S&H Concert Review
MAHLER: Rückertlieder & Symphony No 10 (Cooke) Royal Concertgebouw Orchestra, Matthias Goerne (baritone) Riccardo Chailly (cond), RFH, 6 October, 2000 (MB)
Heard in a performance as persuasive as Riccardo Chailly's there is no doubt that Deryck Cooke's Performing Version of Mahler's 10th is a masterpiece. Heard in a performance as sublimely played as this one was, by a truly world class orchestra, and the effect is as turbulent as it is impassioned.
If Rattle brings to this work an outsized schizophrenia, Chailly brings to it an unerring balance. Chailly is less concerned with the histrionics of this work and more concerned with the strength and beauty of the scoring. Chailly makes more sense of the echt Mahlerian counterpoint and harmony than almost any other conductor, and does so with a concern for dynamics that takes silence to the limits of musical possibility. Both the first and final movements contained pianissimos that only the greatest orchestras can muster.
The dark opening theme of the adagio, with violas supremely violet-toned, had a Brucknerian glow to it that set the seal on a performance that was heavily string balanced. The Dutch strings themselves were never better than in the Fifth movement's great string melody. Marked Immer Adagio in the score (bar 351), this restatement of the flute's opening theme is one of the most radiant in all Mahler and Chailly wrought from combined strings impassioned playing. Cellos breathed, violas sighed and basses were blackened beside them. Violins achieved a noble purity of tone at the sempre ff marking, and the horns' entry at bar 361 was magically done. It is a crucial moment in this work and one that I have not heard better done elsewhere.
Paul Verhey's flute solo was pure poetry - serene, arching, aching in its beauty, Frits Damrow's trumpet piercing like a needle before the movement's dissonant chord is repeated.
The three central movements had a symmetry to them that was evolutionary. Rattle's Berlin performance was notorious for a Purgatorio that almost fell apart, but here the Concertgebouw were on their collective toes. The first scherzo, with its constantly changing time signatures, was a triumph in a movement which is often problematical; the second scherzo, a buoyant, lamenting waltz was more energetic and devilish than many have seen in this movement.
Mahler's Tenth is perhaps the most difficult of his scores to play - partly because there is no performance history. Technically it is fiendish, and the Concertgebouw (the unrivalled Mahler orchestra par excellence) were as fallible as any other orchestra in this work.
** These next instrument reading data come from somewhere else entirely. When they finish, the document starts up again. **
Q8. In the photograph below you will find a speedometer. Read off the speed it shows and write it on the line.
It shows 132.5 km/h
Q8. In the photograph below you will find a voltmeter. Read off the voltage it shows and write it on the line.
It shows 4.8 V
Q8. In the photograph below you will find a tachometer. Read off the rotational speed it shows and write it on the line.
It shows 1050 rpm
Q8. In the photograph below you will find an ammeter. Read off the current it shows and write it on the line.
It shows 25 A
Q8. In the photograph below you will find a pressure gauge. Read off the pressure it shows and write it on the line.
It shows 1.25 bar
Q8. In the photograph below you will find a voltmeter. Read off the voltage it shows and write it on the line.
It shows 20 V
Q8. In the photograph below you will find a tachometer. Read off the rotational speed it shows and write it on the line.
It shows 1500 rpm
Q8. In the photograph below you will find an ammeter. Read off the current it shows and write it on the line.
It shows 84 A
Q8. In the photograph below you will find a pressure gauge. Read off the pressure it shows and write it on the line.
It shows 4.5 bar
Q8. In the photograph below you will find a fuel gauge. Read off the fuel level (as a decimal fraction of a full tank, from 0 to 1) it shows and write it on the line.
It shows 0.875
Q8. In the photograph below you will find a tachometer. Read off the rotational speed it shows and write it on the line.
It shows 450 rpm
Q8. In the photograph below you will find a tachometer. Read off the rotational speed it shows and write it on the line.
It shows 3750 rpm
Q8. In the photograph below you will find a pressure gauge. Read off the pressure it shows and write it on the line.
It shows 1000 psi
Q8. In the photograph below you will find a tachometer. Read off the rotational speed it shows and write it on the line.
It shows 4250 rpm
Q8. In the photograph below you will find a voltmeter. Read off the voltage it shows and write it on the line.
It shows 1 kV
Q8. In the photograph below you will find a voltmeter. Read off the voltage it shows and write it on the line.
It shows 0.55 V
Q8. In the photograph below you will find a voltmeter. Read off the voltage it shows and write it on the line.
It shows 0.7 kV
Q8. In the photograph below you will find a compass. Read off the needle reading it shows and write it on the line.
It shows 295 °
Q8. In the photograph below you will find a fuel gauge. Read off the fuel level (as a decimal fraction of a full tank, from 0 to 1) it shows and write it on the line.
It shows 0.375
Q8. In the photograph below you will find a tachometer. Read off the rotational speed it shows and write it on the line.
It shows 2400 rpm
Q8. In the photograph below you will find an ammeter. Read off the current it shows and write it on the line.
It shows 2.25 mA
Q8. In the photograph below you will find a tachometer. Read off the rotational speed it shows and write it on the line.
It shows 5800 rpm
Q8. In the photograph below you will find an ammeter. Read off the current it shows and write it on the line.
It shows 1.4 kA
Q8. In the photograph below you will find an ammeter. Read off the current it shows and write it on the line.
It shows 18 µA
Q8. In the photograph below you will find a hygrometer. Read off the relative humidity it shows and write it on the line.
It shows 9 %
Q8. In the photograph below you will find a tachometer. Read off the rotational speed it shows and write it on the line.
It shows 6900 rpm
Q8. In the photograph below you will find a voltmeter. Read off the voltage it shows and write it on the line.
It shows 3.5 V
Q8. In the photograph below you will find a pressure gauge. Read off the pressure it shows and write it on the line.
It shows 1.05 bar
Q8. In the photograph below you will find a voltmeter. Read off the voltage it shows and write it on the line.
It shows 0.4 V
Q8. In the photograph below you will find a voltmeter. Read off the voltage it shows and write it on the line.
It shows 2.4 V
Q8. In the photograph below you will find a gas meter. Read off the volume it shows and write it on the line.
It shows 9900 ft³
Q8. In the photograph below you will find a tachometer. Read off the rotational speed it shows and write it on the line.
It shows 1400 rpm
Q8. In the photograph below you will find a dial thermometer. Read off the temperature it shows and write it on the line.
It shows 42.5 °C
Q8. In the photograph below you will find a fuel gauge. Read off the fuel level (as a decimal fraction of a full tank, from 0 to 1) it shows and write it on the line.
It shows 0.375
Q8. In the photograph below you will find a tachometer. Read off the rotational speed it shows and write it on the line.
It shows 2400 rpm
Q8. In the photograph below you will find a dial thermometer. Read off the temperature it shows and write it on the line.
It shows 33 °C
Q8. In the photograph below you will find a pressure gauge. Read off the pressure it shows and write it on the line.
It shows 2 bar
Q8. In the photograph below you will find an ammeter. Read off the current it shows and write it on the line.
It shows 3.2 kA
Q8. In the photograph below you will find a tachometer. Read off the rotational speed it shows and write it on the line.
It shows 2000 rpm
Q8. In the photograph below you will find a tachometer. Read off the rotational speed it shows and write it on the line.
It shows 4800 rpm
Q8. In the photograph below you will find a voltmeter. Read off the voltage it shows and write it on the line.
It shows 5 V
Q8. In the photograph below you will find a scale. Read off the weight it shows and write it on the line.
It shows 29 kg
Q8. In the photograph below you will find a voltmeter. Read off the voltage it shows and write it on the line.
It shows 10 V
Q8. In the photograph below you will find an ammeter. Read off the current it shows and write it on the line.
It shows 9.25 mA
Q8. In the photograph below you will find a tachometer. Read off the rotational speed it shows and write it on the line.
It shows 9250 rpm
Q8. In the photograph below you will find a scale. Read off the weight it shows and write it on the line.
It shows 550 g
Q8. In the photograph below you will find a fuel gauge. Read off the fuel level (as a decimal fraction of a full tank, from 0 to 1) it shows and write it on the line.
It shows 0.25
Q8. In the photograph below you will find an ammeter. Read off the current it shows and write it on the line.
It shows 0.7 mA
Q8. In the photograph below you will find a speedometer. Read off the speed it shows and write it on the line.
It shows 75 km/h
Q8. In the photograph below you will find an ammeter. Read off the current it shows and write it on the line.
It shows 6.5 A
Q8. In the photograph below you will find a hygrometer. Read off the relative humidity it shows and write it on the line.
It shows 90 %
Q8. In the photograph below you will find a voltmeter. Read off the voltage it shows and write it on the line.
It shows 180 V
The trombone entry in the first movement was botched and there were some moments of insecurity and co-ordination among the trumpets in the final movement (single to multiple trumpets were never as seamless as they should have been). Having said that, this performance was extraordinary for the passion of its playing. A great performance? I think so.
In the first half, Matthias Goerne was the soloist in the Rückertlieder. These oddly balanced songs, with three short ones followed by two much longer ones, were stunningly sung. Having heard Mahler songs sung this year by Russian baritones it was refreshing to hear perfectly idiomatic phrasing and a concern for the words that displayed a total understanding of Mahler's writing. Goerne was nowhere finer than in the dark, sublime fourth song. The beauty of tone was resplendent, the care he took over shading his voice intensely moving. Only occasionally, and notably in the final song with its sense of blazing resurrection, was he overwhelmed by the orchestra which played with extraordinary refinement throughout.
Inexplicably, there were rows upon rows of empty seats for this concert. Is it finally the case that we are hearing too much Mahler in the concert hall, or was the programme too revolutionary for many? Answers on a postcard please.
This concert will be broadcast by Radio 3 on 11 October at 7.30pm. Riccardo Chailly's Berlin Radio Symphony Orchestra recording of Mahler's Tenth has just been reissued by Decca [466 955-2 DH].